A new wave of music hit society. The message was clear that the individualistic tendencies of teens would be encouraged and that music, poetry and showmanship ruled over mainstream thought. In fact, the Sex Pistols didn’t care what people thought. Lead singer John Lydon was founded by (mis) manager Malcolm McLaren in McLaren’s sweatshirt (lưới an toàn cửa sổ shop, supporting a hacked up, green haircut, leather milwaukee brewers hawaiian shirt and homemade “I HATE Pink Floyd” shirt, considered Sacrilege at the time. He sounded like no one else, and had a style of dance all on his own, but the band knew at that time, they had found their lead man. They first started out playing anywhere that would take them, but with style being something that could get you into serious trouble, they were often finding themselves in physical danger. They often had to physically fight their way back to their van after their show had been unplugged. It took a while, and everywhere the Pistols would play the audience just didn’t “get it”, but they soon attracted like-minded individuals and started a small following. Some of these people included Susan Dallion (aka Siouxsie Sioux) and William Broad (aka Billy Idol).

After being sacked by 2 different record labels: EMI who had to let them go after a foul-mouthed interview with ‘Today’ TV show host Bill Grundy, where they dropped the F bomb even though had been warned the show would be aired live throughout London, and after only 10 days of being on the A&M label being dropped after a drunken office party became out of control.
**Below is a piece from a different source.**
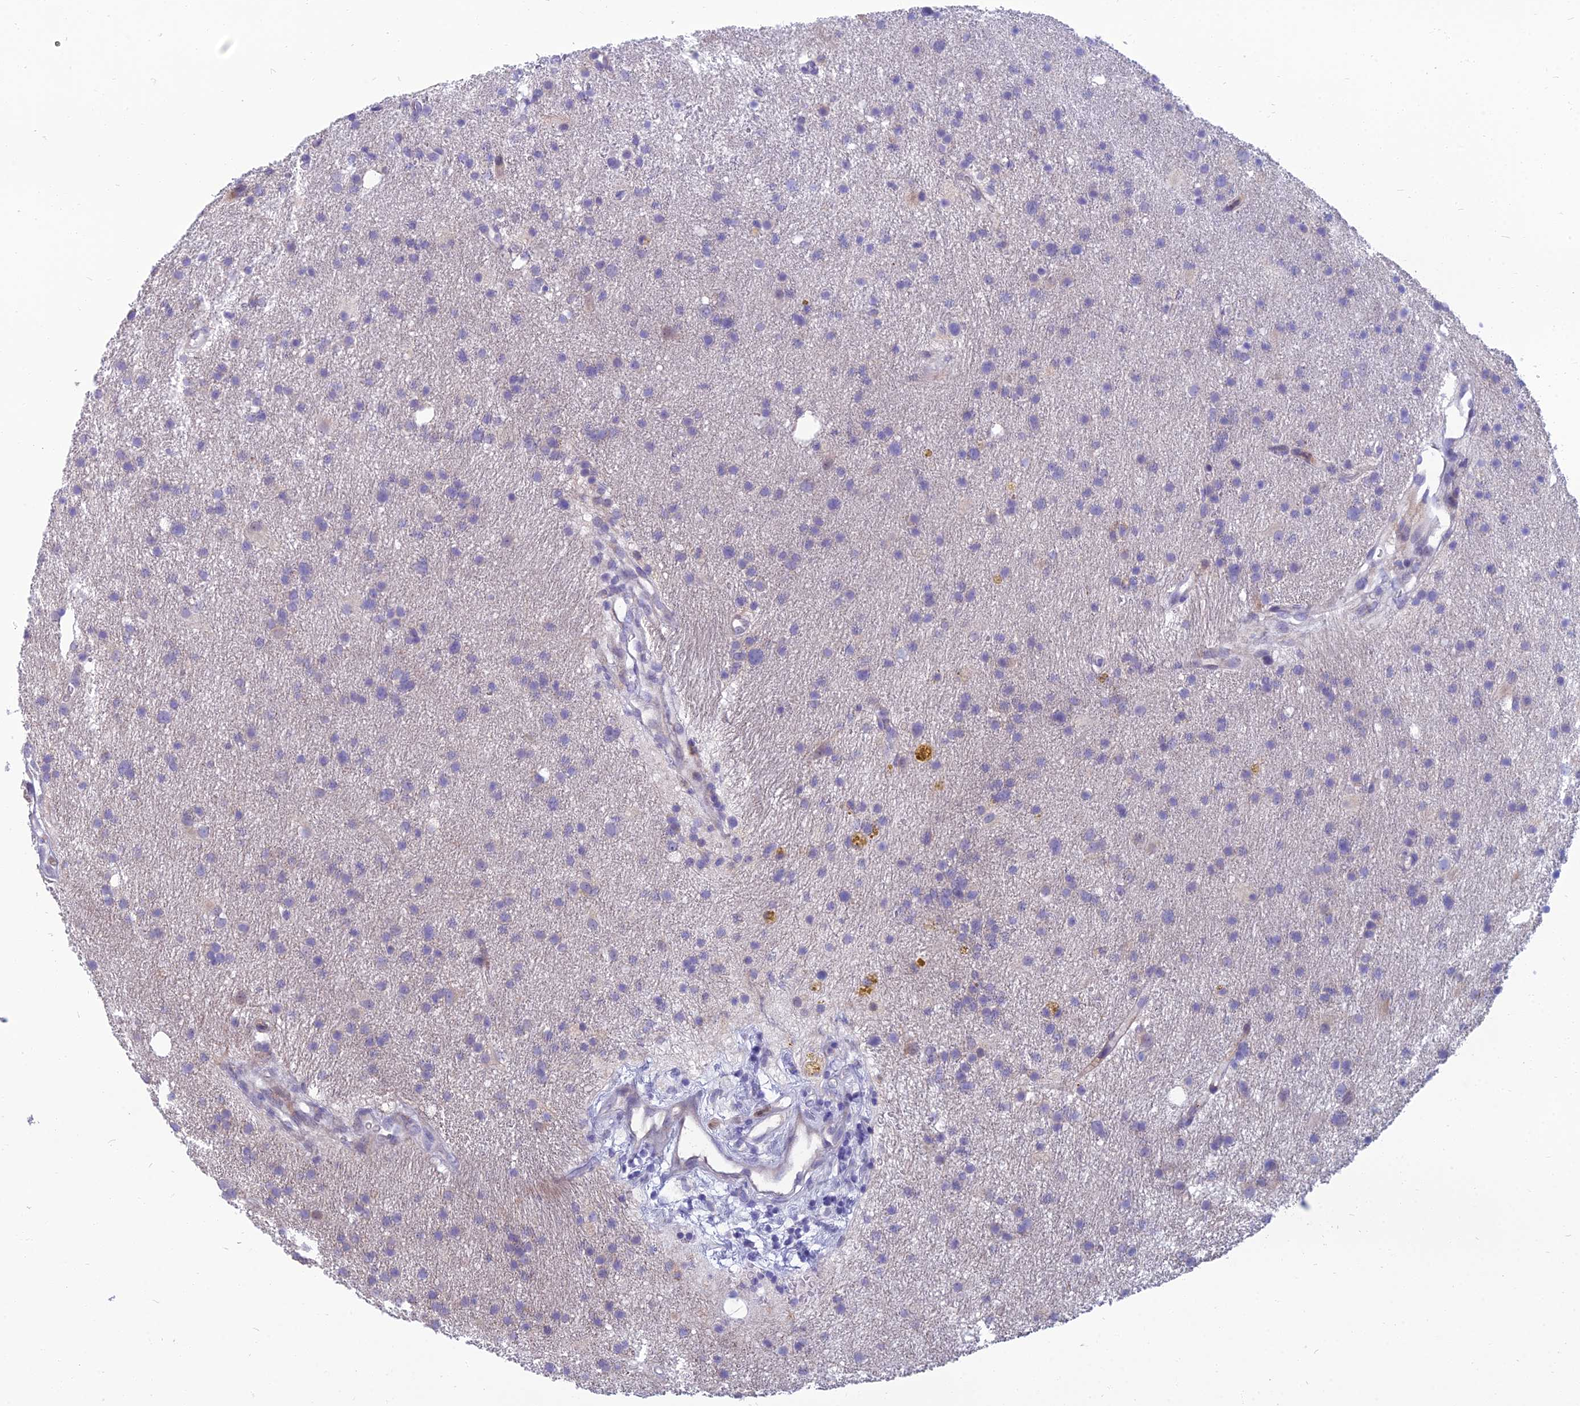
{"staining": {"intensity": "negative", "quantity": "none", "location": "none"}, "tissue": "glioma", "cell_type": "Tumor cells", "image_type": "cancer", "snomed": [{"axis": "morphology", "description": "Glioma, malignant, High grade"}, {"axis": "topography", "description": "Brain"}], "caption": "Protein analysis of malignant high-grade glioma exhibits no significant staining in tumor cells. (Stains: DAB (3,3'-diaminobenzidine) IHC with hematoxylin counter stain, Microscopy: brightfield microscopy at high magnification).", "gene": "SPTLC3", "patient": {"sex": "male", "age": 77}}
They lost Glen Matlock (bassist), due to indifference with front man John “Rotten” Lydon. Rotten found this to be a great opportunity to bring in his old friend John Simon Ritchie/Beverly, an early Pistols fan, who would later be known as Sid Vicious. Sid could not play the bass, but his energy would be loved by their fans. By this time they were at war with the public, due to their controversial song ‘God Save The Queen’.

They reluctantly signed with Richard Branson’s Virgin records after a long head hunt. With their ‘God Save The Queen’ hitting so high in the charts, (but never hit #1 due to protest, they stayed at #2 even though they technically had out-sold the Number 1 record of the week – ‘The First Cut is the Deepest’ by Rod Stewart; a blatant conspiracy) they were outcasts to the public other, than the “punks” and few supporting reporters.

Unfazed and continuing to shock audiences with lyrics and stage presence, their next album released in 1977 the album ‘Never Mind The Bollocks’ was released with the two hit singles ‘Pretty Vacant’ (July) and ‘Holidays in the Sun’ (October). Pre-Release orders were so high, the album immediately hit Number 1, and was now considered one of the greatest albums ever. This record was often imitated but never surpassed. “Punk Rock” had hit a new high. With the Pistols in their black leather jackets and punk rock hairstyles, they were leading the new wave of listeners and a generation of “Do It For Themselves”.

The Sex Pistols would continue to shock and rock with audiences for quite some time. They helped pave the way for younger generations, giving youth a highly needed identity and outlet for expression. They opened up the music industry like a tin can, flipped it upside down and walked away. This was really helping pave the way for indie music to reign supreme and let record companies know that the music industry was in for a big change.